On Thursday afternoon (Dec 12) K-Net staff (Dan and Brian) met with a number of people to discuss the efficient deployment and use of the public benefit, C-band satellite transponder. Industry Canada FedNor (Carl Seibel), Government of Northwest Territories (Linda Maljan, Gerry Sheridan, Jacquelyn Burles) and SSI Micro (Jeff Philipp) were also in attendance.
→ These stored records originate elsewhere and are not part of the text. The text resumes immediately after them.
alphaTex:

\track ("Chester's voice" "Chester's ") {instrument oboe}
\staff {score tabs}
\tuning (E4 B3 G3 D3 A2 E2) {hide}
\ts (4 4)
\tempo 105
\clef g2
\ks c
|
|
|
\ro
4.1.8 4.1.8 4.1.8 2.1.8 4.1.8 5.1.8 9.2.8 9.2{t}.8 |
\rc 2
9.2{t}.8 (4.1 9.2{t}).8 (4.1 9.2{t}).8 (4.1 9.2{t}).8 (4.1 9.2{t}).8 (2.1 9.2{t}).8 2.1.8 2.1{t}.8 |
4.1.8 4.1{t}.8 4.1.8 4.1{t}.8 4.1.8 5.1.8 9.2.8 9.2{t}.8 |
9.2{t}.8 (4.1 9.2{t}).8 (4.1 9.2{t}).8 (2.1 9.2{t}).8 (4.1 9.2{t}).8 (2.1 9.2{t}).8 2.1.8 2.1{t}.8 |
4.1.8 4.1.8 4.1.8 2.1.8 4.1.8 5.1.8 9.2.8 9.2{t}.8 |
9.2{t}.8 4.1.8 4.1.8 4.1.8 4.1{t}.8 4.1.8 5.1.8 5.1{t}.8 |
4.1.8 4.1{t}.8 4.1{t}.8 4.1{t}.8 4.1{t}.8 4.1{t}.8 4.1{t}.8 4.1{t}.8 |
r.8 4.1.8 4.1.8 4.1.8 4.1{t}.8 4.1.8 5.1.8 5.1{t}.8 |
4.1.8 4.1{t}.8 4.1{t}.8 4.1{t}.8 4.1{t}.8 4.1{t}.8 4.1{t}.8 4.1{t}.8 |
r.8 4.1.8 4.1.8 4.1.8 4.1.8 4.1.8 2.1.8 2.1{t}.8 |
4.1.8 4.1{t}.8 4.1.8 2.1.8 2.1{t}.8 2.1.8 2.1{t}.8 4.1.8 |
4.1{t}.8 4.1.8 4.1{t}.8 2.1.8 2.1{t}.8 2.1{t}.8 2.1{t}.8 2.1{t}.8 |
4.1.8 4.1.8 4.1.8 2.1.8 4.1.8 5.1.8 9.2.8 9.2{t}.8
The purpose of the meeting was to discuss a strategy to see how a pilot demonstration might be facilitated in some of the NWT communities using the TDMA platform supported by SSI Micro.
With the reduction in the amount of bandwidth being made available to K-Net (12.5 mhz) on this transponder because of the sharing of the resource with the governments of Nunavut (12.5 mhz) and the Northwest Territories (5 mhz), there is not space left on the K-Net portion to accommodate the requested 3 mhz of CIR for a GNWT pilot service.
Discussions around the possible development of a shared DVB resource that included using our mutual allocations of transponder space on continuous carriers (ie. the K-Net allocating 3mhz at one end of our space and GNWT allocating the 3mhz up to the guard band space) lead to the conclusion that further meetings with both Telesat and Northwestel are required.
The need to discuss the possibility of migrating this public benefit resource across a number of transponders is becoming an important consideration for all parties involved. For the 3 parties (K-Net, GNWT and Nunavut) involved in the use of this public benefit, the ability to spread "an equivalent bandwidth to that availabe on one transponder" over a number of transponders will result in everyone being able to accommodate more partner communities and a more efficient use of the resource. We will be able to "grow" this resource and distribute the additional costs involved in having additional traffic and partners.
The benefits to Telesat are that they would be able to sell additional commercial bandwidth as the need and applications are developed using the public benefit resource as well as a much more efficient use of the available resource. This multi-transponder strategy will provide all the partners involved with the ability grow into commercial bandwidth without building new infrastructure which will be good for everyone with the increase capacity and usage.